4. Live your recovery in consultation with accountability. There is an oft repeated saying around 12-step groups, “If 8 people tell you that you have a tail, the least you would do is look at your ass in the mirror!” Though humorous, there is important recovery wisdom here. Addicts don’t want anyone telling them what to do. They bristle with direct feedback. Yet there is no other way to establish long term sobriety. It requires a shift in spirit and attitude. The reason a sponsor tells a sponsee to call them every day is to create the habit of living in consultation. Most addicts won’t do this. It contributes to shortsighted relapse. There is a difference in consultation and dependence. Recovery becomes a paradox. You are taught to consult and in the end, every action you take in your life is about your choice and decision. Be accountable. Live in consultation with others. It cements long-term sobriety.
5. Don’t just do the steps.

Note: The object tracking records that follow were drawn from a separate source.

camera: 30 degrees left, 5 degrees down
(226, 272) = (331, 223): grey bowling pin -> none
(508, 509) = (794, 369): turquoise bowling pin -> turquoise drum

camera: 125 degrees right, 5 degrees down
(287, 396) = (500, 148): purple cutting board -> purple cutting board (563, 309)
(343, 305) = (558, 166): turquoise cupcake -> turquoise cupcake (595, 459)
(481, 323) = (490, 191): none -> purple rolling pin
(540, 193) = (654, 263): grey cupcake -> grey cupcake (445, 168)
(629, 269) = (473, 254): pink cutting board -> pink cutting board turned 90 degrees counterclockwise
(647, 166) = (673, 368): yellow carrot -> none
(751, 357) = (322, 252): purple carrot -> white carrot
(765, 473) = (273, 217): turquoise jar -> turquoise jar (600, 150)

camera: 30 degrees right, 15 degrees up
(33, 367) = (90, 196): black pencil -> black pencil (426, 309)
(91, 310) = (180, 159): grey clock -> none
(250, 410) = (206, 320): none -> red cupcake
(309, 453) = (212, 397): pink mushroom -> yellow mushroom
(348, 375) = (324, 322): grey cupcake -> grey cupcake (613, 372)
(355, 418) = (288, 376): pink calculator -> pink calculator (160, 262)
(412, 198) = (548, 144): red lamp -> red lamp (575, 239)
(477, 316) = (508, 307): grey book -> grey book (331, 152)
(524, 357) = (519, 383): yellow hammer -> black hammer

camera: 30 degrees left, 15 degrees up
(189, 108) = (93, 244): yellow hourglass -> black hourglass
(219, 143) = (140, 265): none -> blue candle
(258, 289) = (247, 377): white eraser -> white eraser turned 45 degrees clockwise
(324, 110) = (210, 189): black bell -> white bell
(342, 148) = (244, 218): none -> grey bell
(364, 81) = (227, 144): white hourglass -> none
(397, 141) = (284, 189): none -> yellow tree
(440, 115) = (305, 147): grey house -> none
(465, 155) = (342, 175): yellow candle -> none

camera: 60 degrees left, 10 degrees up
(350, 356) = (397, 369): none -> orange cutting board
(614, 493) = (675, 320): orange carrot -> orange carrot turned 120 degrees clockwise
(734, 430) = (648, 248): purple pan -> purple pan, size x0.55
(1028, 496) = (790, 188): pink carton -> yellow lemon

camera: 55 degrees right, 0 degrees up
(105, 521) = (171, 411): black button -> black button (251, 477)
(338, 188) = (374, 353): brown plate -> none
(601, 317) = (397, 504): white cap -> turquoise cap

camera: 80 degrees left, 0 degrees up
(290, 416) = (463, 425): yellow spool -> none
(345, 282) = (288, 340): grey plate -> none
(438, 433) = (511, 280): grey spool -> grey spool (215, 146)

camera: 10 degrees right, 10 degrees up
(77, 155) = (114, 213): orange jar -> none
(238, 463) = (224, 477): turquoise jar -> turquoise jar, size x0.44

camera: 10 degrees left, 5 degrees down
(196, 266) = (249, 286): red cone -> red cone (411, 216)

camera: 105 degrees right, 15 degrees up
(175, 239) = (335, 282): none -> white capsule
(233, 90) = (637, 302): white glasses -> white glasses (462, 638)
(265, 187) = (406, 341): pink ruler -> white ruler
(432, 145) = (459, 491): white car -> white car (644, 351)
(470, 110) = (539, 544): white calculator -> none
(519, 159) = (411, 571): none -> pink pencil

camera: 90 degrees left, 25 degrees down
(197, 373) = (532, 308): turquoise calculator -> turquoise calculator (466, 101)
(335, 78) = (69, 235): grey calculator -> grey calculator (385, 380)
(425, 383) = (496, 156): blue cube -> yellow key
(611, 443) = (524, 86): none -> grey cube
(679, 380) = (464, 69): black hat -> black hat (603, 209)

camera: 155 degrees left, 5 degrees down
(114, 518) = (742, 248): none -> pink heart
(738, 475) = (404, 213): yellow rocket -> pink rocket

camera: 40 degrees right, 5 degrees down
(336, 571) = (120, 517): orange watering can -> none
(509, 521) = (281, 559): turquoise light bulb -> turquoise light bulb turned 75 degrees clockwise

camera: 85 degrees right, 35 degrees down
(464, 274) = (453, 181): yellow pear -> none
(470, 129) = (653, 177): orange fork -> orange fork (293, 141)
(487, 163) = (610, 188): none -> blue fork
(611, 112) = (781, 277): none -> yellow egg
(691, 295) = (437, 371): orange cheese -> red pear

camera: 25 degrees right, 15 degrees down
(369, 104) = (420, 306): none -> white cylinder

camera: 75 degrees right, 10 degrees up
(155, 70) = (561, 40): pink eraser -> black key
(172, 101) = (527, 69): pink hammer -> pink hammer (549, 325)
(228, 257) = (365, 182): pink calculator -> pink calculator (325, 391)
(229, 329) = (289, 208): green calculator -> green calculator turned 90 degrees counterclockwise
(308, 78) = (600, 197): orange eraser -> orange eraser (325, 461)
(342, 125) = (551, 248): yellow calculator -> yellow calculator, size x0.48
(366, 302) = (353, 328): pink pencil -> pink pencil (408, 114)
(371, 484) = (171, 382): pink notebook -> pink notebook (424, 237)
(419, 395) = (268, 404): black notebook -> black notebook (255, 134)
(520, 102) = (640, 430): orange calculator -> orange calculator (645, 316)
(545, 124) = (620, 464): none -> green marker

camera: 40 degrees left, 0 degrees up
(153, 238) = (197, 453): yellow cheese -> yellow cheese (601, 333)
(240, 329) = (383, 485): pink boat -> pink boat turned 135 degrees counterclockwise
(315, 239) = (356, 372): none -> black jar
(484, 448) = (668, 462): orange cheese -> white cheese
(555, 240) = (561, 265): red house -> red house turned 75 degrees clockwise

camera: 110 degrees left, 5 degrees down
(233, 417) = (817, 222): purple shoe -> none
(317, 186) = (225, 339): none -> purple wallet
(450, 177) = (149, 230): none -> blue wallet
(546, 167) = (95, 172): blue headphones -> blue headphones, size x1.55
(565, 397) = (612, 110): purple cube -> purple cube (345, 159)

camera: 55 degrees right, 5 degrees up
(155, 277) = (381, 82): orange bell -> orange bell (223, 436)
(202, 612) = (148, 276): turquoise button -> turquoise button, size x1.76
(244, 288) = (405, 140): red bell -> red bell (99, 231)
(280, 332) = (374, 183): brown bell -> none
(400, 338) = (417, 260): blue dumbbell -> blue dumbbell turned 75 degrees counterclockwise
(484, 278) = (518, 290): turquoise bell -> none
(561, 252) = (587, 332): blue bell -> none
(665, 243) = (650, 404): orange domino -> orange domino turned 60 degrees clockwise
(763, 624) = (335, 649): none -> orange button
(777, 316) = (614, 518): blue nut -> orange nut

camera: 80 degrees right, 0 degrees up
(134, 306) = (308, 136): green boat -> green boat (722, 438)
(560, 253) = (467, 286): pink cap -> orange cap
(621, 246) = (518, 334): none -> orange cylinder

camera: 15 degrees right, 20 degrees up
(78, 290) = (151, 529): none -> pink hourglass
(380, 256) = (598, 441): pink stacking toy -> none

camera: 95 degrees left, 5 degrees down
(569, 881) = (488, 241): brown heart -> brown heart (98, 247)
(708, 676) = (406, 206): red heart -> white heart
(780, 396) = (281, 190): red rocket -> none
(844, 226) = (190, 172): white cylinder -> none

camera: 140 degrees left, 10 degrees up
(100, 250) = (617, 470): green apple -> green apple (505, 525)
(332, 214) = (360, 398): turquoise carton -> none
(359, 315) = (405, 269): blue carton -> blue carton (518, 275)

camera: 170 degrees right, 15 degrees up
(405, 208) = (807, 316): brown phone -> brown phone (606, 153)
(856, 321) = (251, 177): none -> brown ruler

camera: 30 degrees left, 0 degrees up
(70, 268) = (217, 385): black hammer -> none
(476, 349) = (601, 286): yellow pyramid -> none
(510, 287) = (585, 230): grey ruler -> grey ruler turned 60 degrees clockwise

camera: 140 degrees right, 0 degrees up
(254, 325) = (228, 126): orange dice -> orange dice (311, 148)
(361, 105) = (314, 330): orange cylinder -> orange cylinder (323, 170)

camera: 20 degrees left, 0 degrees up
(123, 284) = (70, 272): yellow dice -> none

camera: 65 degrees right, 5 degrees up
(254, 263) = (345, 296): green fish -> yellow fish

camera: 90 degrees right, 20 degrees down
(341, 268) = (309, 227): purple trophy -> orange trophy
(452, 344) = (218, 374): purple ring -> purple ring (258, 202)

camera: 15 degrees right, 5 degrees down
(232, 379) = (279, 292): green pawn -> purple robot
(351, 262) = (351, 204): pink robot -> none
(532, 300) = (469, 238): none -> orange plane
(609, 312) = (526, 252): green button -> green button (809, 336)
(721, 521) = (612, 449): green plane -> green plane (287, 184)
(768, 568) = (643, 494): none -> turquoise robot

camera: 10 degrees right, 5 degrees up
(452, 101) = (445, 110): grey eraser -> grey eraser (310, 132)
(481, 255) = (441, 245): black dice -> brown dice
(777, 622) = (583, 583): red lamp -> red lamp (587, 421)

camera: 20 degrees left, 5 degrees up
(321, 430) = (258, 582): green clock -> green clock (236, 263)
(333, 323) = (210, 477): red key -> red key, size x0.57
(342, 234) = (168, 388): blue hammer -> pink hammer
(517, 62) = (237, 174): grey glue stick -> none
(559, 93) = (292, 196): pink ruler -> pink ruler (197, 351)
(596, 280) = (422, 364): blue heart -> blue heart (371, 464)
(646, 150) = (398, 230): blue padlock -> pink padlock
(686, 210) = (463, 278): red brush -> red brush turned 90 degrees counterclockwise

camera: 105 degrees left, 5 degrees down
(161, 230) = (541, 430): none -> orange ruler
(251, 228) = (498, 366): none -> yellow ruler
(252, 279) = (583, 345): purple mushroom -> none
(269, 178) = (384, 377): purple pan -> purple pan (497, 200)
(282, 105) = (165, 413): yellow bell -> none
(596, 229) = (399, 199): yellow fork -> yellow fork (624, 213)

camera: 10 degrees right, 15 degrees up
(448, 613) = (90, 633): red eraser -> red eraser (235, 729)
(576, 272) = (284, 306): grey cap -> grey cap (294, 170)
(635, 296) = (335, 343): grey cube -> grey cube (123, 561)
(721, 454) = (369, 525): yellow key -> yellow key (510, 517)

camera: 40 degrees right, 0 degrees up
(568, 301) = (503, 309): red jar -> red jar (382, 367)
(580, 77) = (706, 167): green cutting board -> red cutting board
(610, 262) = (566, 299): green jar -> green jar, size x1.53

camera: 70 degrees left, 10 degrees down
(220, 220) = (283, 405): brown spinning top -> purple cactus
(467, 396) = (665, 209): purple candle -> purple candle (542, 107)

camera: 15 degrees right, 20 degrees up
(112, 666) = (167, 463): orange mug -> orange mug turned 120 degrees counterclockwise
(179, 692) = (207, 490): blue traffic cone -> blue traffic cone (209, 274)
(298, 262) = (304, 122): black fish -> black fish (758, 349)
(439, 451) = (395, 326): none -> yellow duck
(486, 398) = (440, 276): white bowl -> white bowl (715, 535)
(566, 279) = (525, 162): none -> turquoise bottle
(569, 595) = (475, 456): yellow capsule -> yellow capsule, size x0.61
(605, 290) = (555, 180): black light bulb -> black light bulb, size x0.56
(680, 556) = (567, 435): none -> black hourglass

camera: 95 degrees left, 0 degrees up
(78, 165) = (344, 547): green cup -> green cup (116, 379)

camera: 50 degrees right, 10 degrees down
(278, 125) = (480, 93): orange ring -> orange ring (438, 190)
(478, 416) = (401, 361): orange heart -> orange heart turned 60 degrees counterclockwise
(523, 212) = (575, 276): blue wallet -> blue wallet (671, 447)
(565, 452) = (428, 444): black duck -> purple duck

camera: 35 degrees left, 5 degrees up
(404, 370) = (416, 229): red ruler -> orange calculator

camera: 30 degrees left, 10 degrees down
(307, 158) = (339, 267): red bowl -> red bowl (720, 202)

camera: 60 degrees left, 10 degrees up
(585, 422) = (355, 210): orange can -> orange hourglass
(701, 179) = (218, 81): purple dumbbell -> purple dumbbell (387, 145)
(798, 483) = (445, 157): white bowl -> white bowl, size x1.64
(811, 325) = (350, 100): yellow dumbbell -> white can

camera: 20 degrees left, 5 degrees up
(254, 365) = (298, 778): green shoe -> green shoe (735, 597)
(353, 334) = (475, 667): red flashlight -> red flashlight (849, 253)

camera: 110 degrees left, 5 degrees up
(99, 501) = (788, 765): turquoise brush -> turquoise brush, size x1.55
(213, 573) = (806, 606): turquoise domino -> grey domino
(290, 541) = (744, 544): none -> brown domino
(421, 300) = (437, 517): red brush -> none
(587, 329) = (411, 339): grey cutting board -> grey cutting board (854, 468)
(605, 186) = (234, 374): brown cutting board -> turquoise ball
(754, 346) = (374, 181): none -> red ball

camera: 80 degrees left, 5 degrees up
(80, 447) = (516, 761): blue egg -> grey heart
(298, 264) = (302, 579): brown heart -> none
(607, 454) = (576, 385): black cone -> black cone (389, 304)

Learn to live them in commonplace experience. Addicts get overwhelmed trying to do the steps. Perfectionism is a contributing reason why some addicts stop before completing all the steps. Step 4 is particularly difficult. More addicts get stuck in Step 4 than any other step. Addicts think they have to do this monumental undertaking. It’s as if you must walk through burning coals and stay there until your sponsor gives you permission to step out. Step 4 is difficult. We don’t have to make it harder than it is. A thorough Step 4 is never complete. So, address a character flaw, even a few. Sit with it. Learn what you can in the moment of focus and then move on. It is important in recovery to understand we don’t do the 12 steps but we learn to embrace and apply them in the common places of every-day living.